§ GIVEN RECORDS
# # #

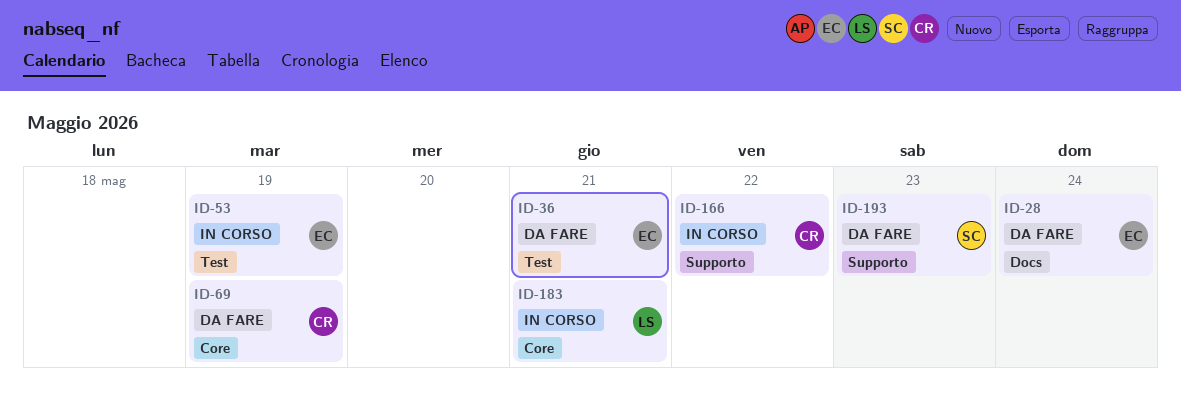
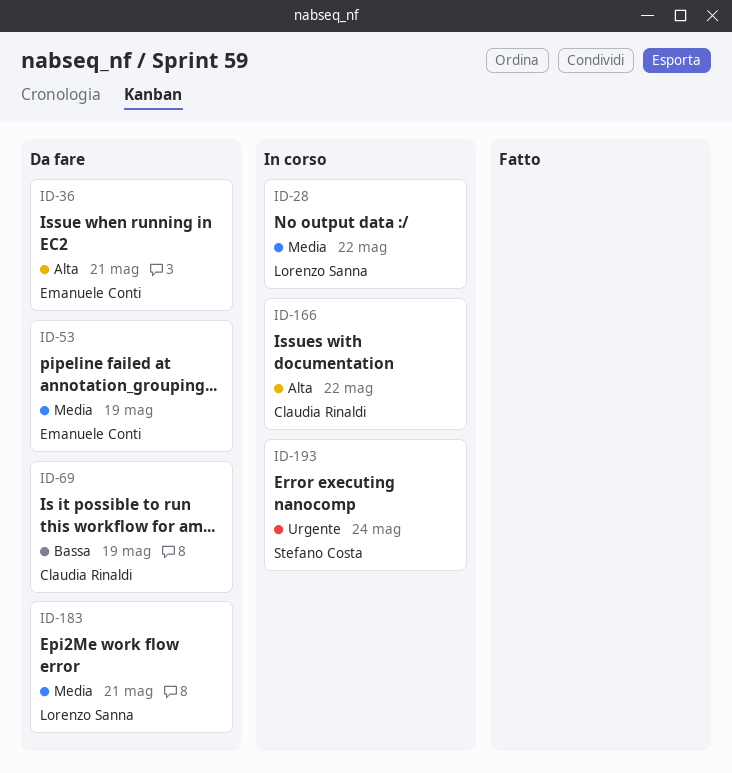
ID-28, status: Da fare -> In corso
ID-28, owner: Emanuele Conti -> Lorenzo Sanna
ID-28, day: May 24 -> May 22
ID-53, status: In corso -> Da fare
ID-183, status: In corso -> Da fare
ID-193, status: Da fare -> In corso
ID-193, day: May 23 -> May 24

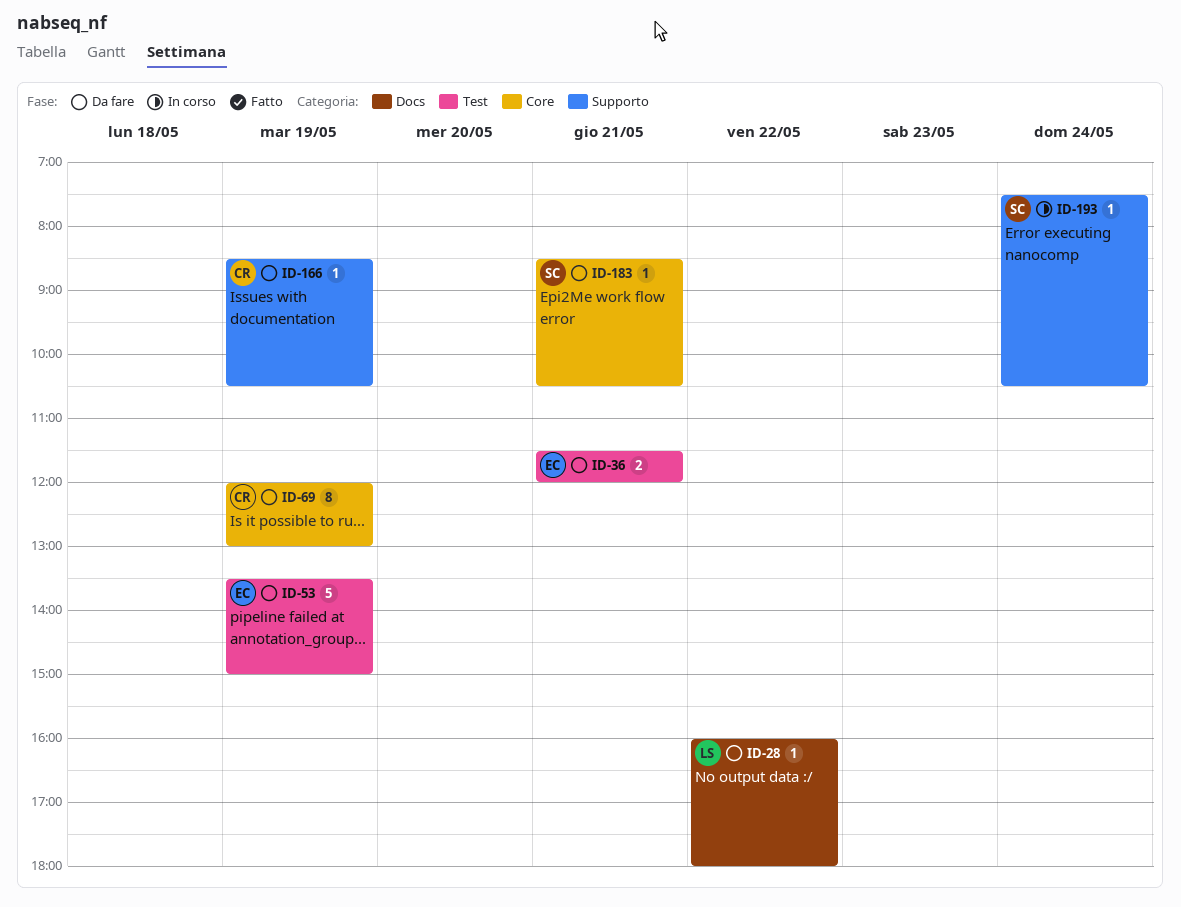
ID-28, status: In corso -> Da fare
ID-166, status: In corso -> Da fare
ID-166, day: May 22 -> May 19
ID-183, owner: Lorenzo Sanna -> Stefano Costa

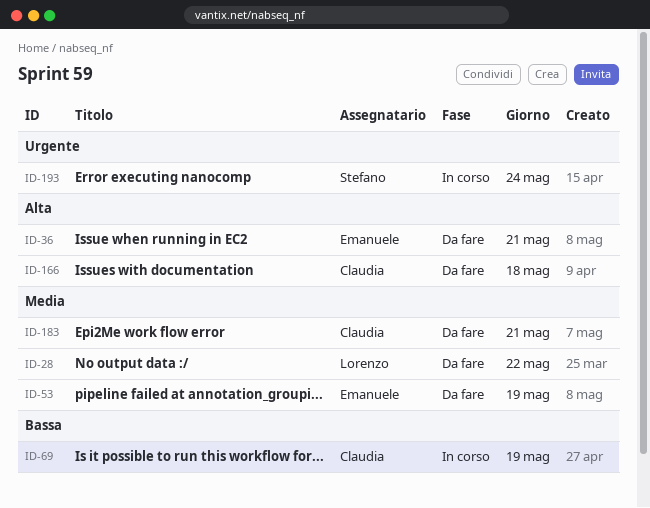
ID-69, status: Da fare -> In corso
ID-166, day: May 19 -> May 18
ID-183, owner: Stefano -> Claudia

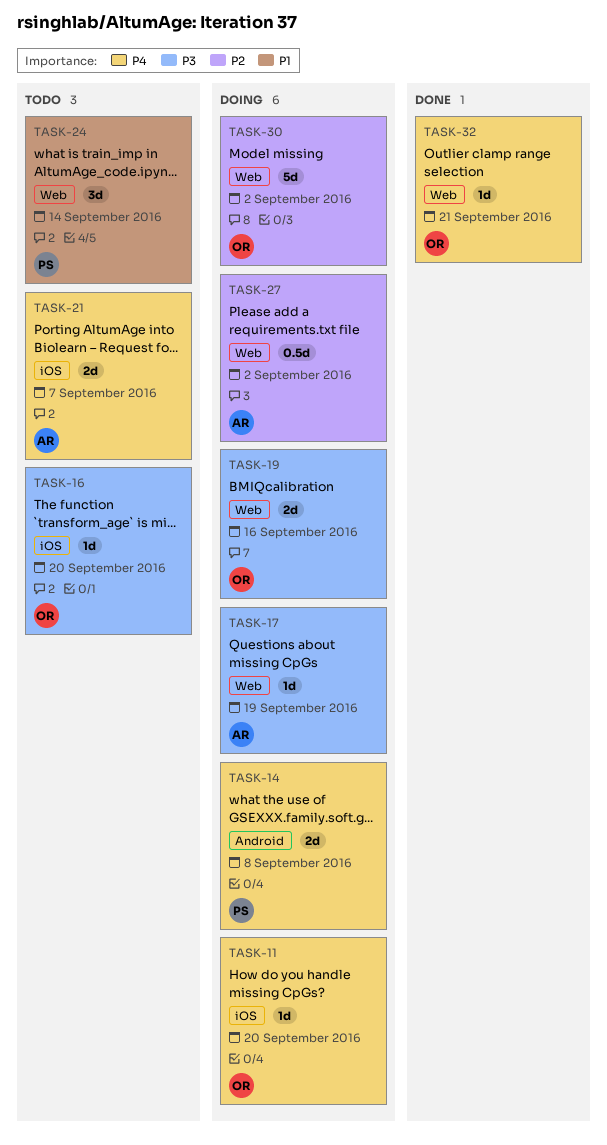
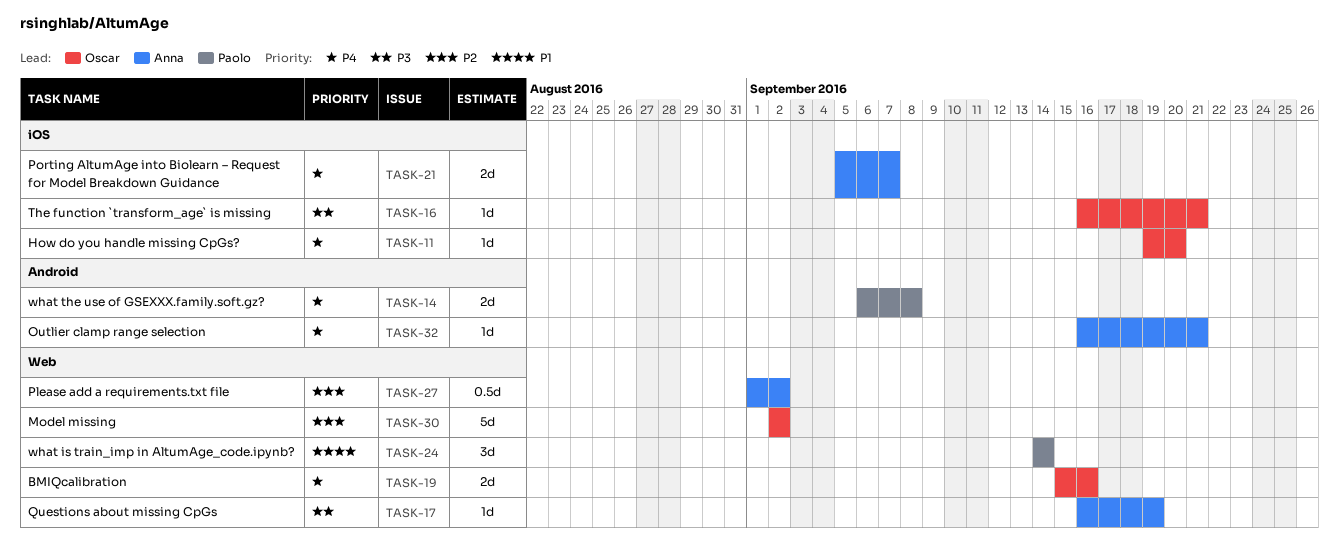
TASK-16, due: Sep 20 -> Sep 21
TASK-19, priority: P3 -> P4
TASK-32, owner: Oscar -> Anna
TASK-32, label: Web -> Android

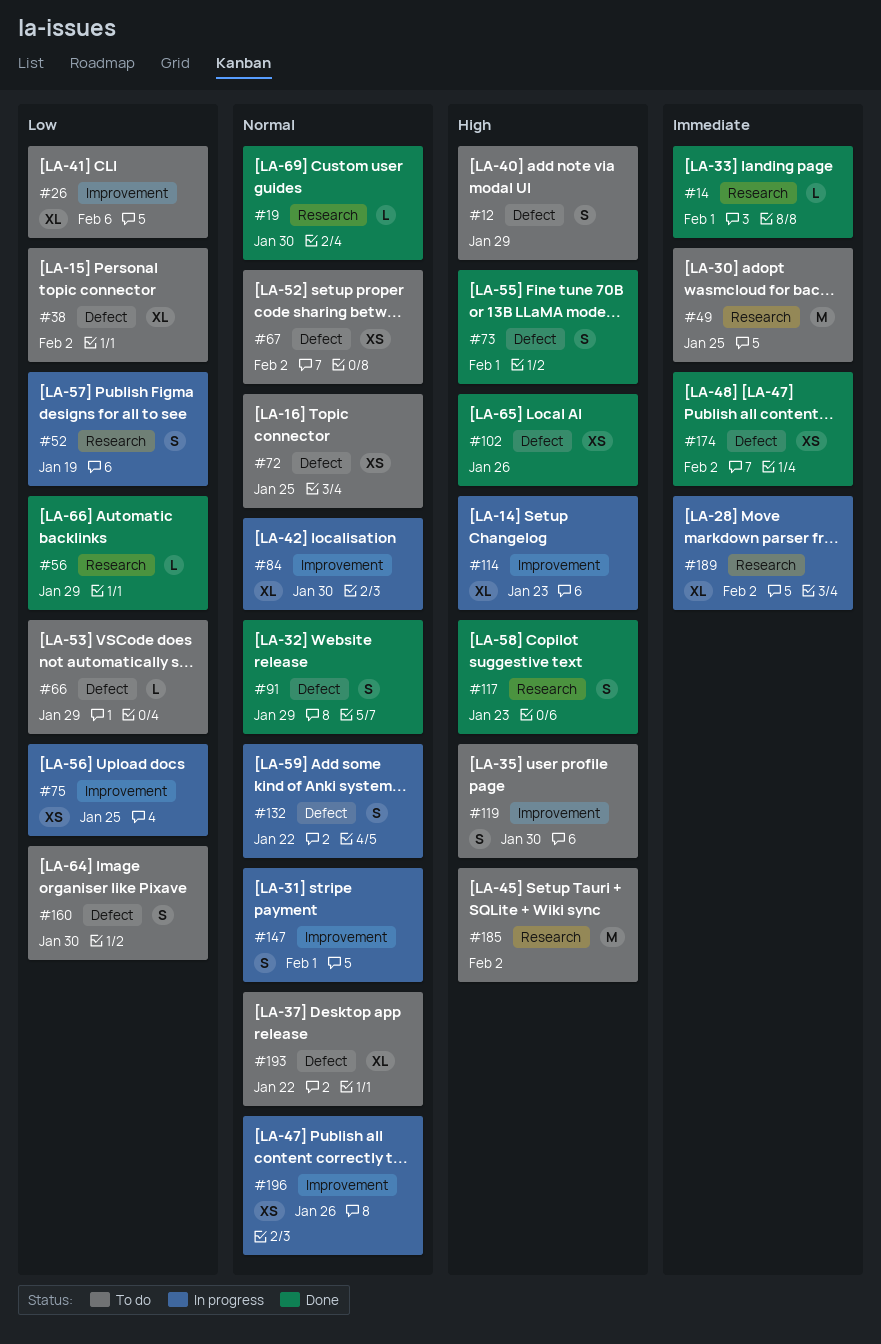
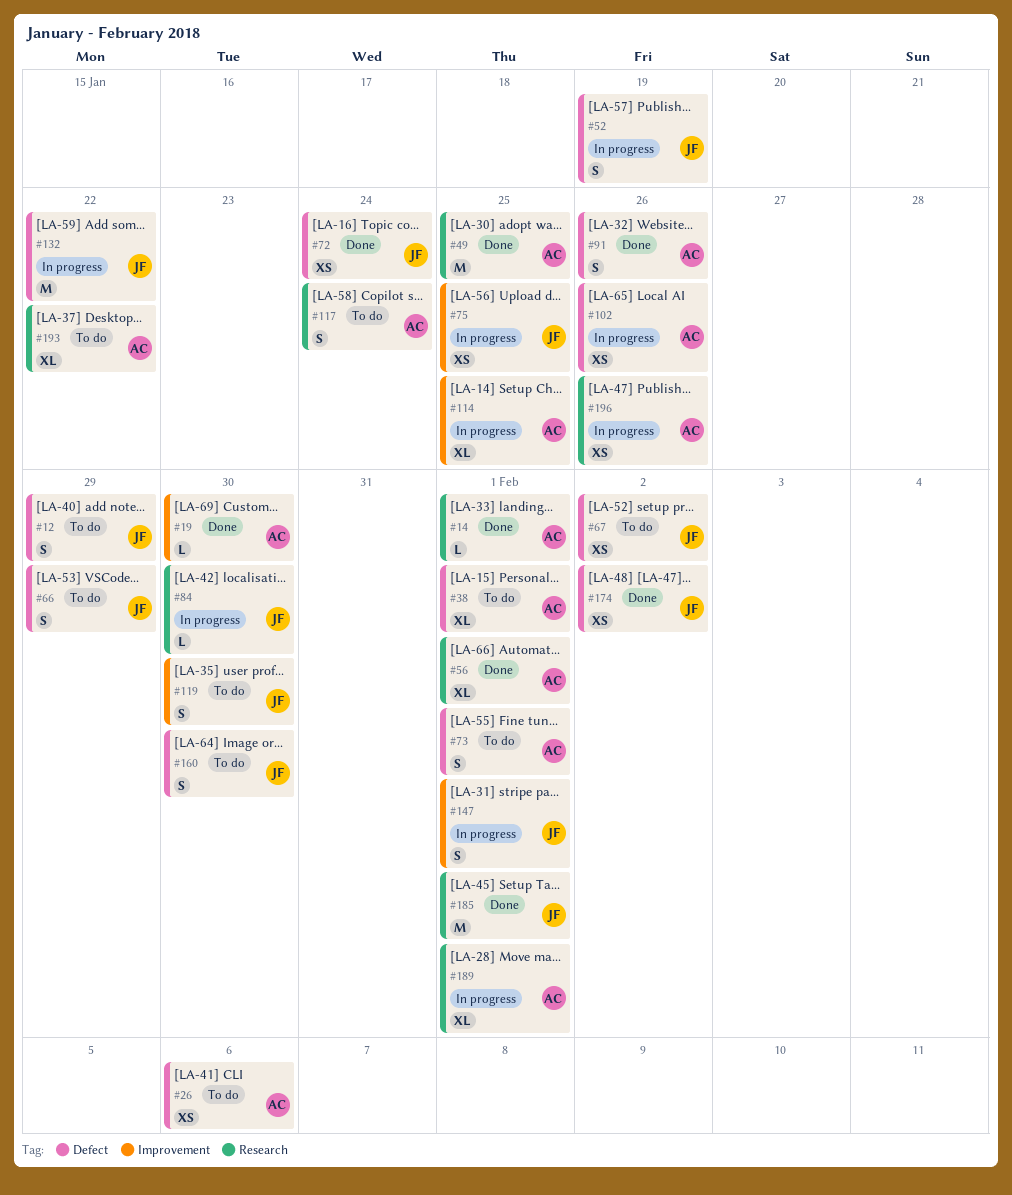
#19, label: Research -> Improvement
#26, label: Improvement -> Defect
#26, estimate: XL -> XS
#38, due: Feb 2 -> Feb 1
#49, status: To do -> Done
#52, label: Research -> Defect
#56, estimate: L -> XL
#56, due: Jan 29 -> Feb 1
#66, estimate: L -> S
#72, status: To do -> Done
#72, due: Jan 25 -> Jan 24
#73, status: Done -> To do
#84, label: Improvement -> Research
#84, estimate: XL -> L
#91, due: Jan 29 -> Jan 26
#102, status: Done -> In progress
#114, due: Jan 23 -> Jan 25
#117, status: Done -> To do
#117, due: Jan 23 -> Jan 24
#132, estimate: S -> M
#185, status: To do -> Done
#185, due: Feb 2 -> Feb 1
#189, due: Feb 2 -> Feb 1
#193, label: Defect -> Research
#196, label: Improvement -> Research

# # #

Starting from the line that contains "#189, due: Feb 2 -> Feb 1", reproduce each line of the data exactly through the last one.

#189, due: Feb 2 -> Feb 1
#193, label: Defect -> Research
#196, label: Improvement -> Research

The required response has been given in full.